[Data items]
============

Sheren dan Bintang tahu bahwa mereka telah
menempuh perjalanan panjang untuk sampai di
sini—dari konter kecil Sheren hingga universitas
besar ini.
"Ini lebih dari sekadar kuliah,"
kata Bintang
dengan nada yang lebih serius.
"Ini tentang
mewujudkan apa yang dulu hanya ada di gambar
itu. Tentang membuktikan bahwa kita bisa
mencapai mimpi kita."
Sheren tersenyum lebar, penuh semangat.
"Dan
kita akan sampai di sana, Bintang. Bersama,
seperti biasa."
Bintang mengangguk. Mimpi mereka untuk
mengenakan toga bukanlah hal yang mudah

============

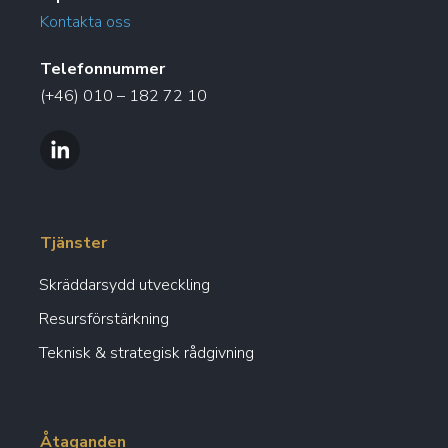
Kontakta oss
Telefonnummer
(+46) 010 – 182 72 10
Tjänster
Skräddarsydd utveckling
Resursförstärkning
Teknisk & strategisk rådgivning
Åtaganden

============

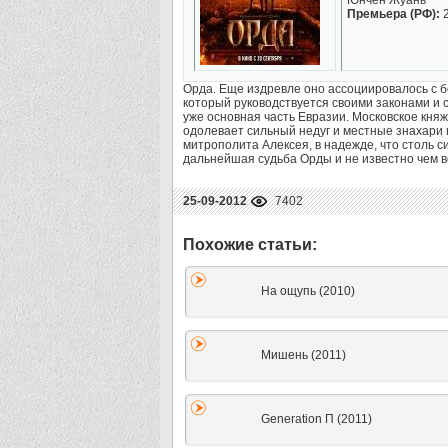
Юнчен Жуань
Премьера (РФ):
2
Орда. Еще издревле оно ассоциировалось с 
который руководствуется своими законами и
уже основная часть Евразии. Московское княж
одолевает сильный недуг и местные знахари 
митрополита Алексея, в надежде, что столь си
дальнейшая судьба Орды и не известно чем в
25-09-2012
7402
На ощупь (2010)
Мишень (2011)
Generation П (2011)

============

## WORK TO BE COMPLETED
Update the lines starting at the line that contains "Sheren dan Bintang tahu bahwa mereka telah" and ending after the line that contains "mengenakan toga bukanlah hal yang mudah", changing "universitas" to "kampus". Leave everything else unchanged.

## ANSWER FOR THE TASK
Sheren dan Bintang tahu bahwa mereka telah
menempuh perjalanan panjang untuk sampai di
sini—dari konter kecil Sheren hingga kampus
besar ini.
"Ini lebih dari sekadar kuliah,"
kata Bintang
dengan nada yang lebih serius.
"Ini tentang
mewujudkan apa yang dulu hanya ada di gambar
itu. Tentang membuktikan bahwa kita bisa
mencapai mimpi kita."
Sheren tersenyum lebar, penuh semangat.
"Dan
kita akan sampai di sana, Bintang. Bersama,
seperti biasa."
Bintang mengangguk. Mimpi mereka untuk
mengenakan toga bukanlah hal yang mudah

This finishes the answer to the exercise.